My problem is the following:
$E$ is an elliptic curve $y^2 = x^3 + bx + c$ over integers modulo $221 = 13\cdot 17$.
There exist some points $P$ and $Q$ on $E$ such that $11P = \mathcal{O}$ and $7Q = \mathcal{O}$.
Can you determine $\sharp E$, the number of points on $E$?
What I've noted/tried:
The order of $P$ is $11$ and the order of $Q$ is $7$.

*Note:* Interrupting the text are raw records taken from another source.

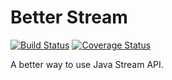 # Better Stream

[![Build Status](https://travis-ci.com/codesseur/better-stream.svg?branch=master)](https://travis-ci.com/codesseur/better-stream)
[![Coverage Status](https://coveralls.io/repos/github/codesseur/better-stream/badge.svg?branch=master)](https://coveralls.io/github/codesseur/better-stream?branch=master)

A better way to use Java Stream API. 


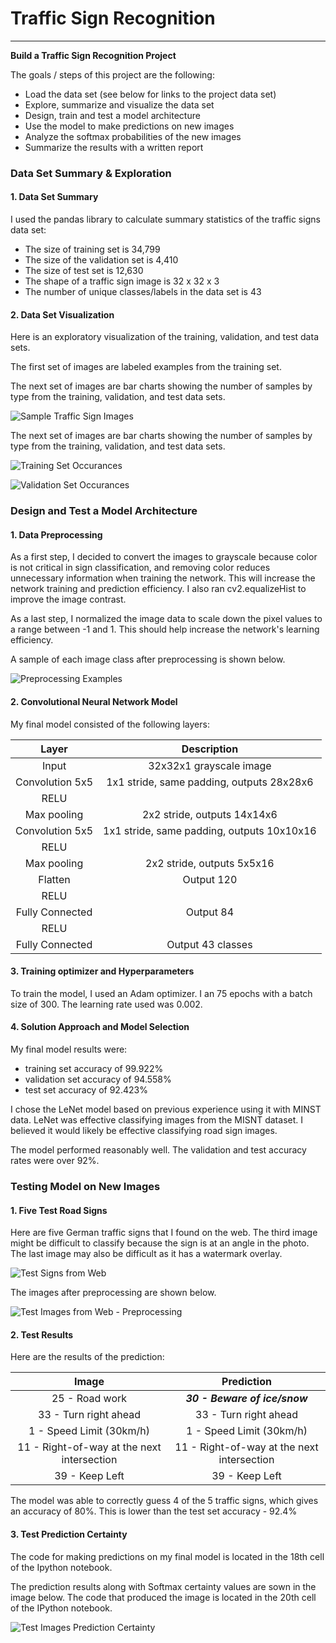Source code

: # **Traffic Sign Recognition** 

---

**Build a Traffic Sign Recognition Project**

The goals / steps of this project are the following:
* Load the data set (see below for links to the project data set)
* Explore, summarize and visualize the data set
* Design, train and test a model architecture
* Use the model to make predictions on new images
* Analyze the softmax probabilities of the new images
* Summarize the results with a written report


### Data Set Summary & Exploration

#### 1. Data Set Summary

I used the pandas library to calculate summary statistics of the traffic
signs data set:

* The size of training set is 34,799
* The size of the validation set is 4,410
* The size of test set is 12,630
* The shape of a traffic sign image is 32 x 32 x 3
* The number of unique classes/labels in the data set is 43

#### 2. Data Set Visualization

Here is an exploratory visualization of the training, validation, and test data sets.

The first set of images are labeled examples from the training set.

The next set of images are bar charts showing the number of samples by type from the training, validation, and test data sets.

![Sample Traffic Sign Images](/images/sign-explore.png)

The next set of images are bar charts showing the number of samples by type from the training, validation, and test data sets.



![Training Set Occurances](images/train-set-distro.png)

![Validation Set Occurances](images/val-set-dist.png)

### Design and Test a Model Architecture

#### 1. Data Preprocessing

As a first step, I decided to convert the images to grayscale because color is not critical in sign classification, and removing color reduces unnecessary information when training the network.  This will increase the network training and prediction efficiency.    I also ran cv2.equalizeHist to improve the image contrast.

As a last step, I normalized the image data to scale down the pixel values to a range between -1 and 1.   This should help increase the network's learning efficiency.

A sample of each image class after preprocessing is shown below.

![Preprocessing Examples](images/preprocess.png)


#### 2. Convolutional Neural Network Model

My final model consisted of the following layers:

|      Layer      |               Description                |
| :-------------: | :--------------------------------------: |
|      Input      |         32x32x1 grayscale image          |
| Convolution 5x5 | 1x1 stride, same padding, outputs 28x28x6 |
|      RELU       |                                          |
|   Max pooling   |       2x2 stride,  outputs 14x14x6       |
| Convolution 5x5 | 1x1 stride, same padding, outputs 10x10x16 |
|      RELU       |                                          |
|   Max pooling   |       2x2 stride,  outputs 5x5x16        |
|     Flatten     |                Output 120                |
|      RELU       |                                          |
| Fully Connected |                Output 84                 |
|      RELU       |                                          |
| Fully Connected |            Output 43 classes             |



#### 3. Training optimizer and Hyperparameters

To train the model, I used an Adam optimizer.  I an 75 epochs with a batch size of 300.  The learning rate used was 0.002.

#### 4. Solution Approach and Model Selection

My final model results were:
* training set accuracy of 99.922%
* validation set accuracy of 94.558%
* test set accuracy of 92.423%



I chose the LeNet model based on previous experience using it with MINST data.  LeNet was effective classifying images from the MISNT dataset.  I believed it would likely be effective classifying road sign images.

The model performed reasonably well.  The validation and test accuracy rates were over 92%.



### Testing Model on New Images

#### 1. Five Test Road Signs

Here are five German traffic signs that I found on the web.  The third image might be difficult to classify because the sign is at an angle in the photo.  The last image may also be difficult as it has a watermark overlay.

![Test Signs from Web](images/test-signs.png)



The images after preprocessing are shown below.

![Test Images from Web - Preprocessing](images/test-signs-preproc.png)



#### 2. Test Results

Here are the results of the prediction:

|                  Image                   |                Prediction                |
| :--------------------------------------: | :--------------------------------------: |
|              25 - Road work              |      ***30 - Beware of ice/snow***       |
|          33 - Turn right ahead           |          33 - Turn right ahead           |
|         1 - Speed Limit (30km/h)         |         1 - Speed Limit (30km/h)         |
| 11 - Right-of-way at the next intersection | 11 - Right-of-way at the next intersection |
|              39 - Keep Left              |              39 - Keep Left              |


The model was able to correctly guess 4 of the 5 traffic signs, which gives an accuracy of 80%. This is lower than the test set accuracy - 92.4% 

#### 3. Test Prediction Certainty

The code for making predictions on my final model is located in the 18th cell of the Ipython notebook.

The prediction results along with Softmax certainty values are sown in the image below.   The code that produced the image is located in the 20th cell of the IPython notebook.

![Test Images Prediction Certainty](images/test-signs-pred-conf.png)

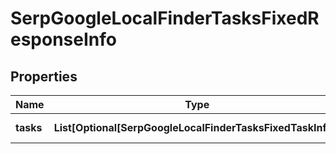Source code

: # SerpGoogleLocalFinderTasksFixedResponseInfo


## Properties

| Name | Type | Description | Notes |
|------------ | ------------- | ------------- | -------------|
**tasks** | **List[Optional[SerpGoogleLocalFinderTasksFixedTaskInfo]]** | array of tasks |[optional]|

This looks an awful lot like Schoof's Algorithm. If I could use the Chinese Remainder Theorem to combine the results, how? What would I do with the result? I'm guessing something to do with $7\cdot 11 > 4\sqrt{221}$
I figured out the problem:
Recall Lagrange's Theorem, which states that the order of any element in a group divides the number of elements in the group. Thus, $7 \mid \sharp E$ and $11 \mid \sharp E$. Therefore, $7\cdot 11 = 77 \mid \sharp E$.
By Hasse's Theorem, $\sharp E$ lies in the range $(221+1-2\sqrt{221},221+1+2\sqrt{221}) \approxeq (192,252)$. Thus, $\sharp E = 3 \cdot 77 = 231$.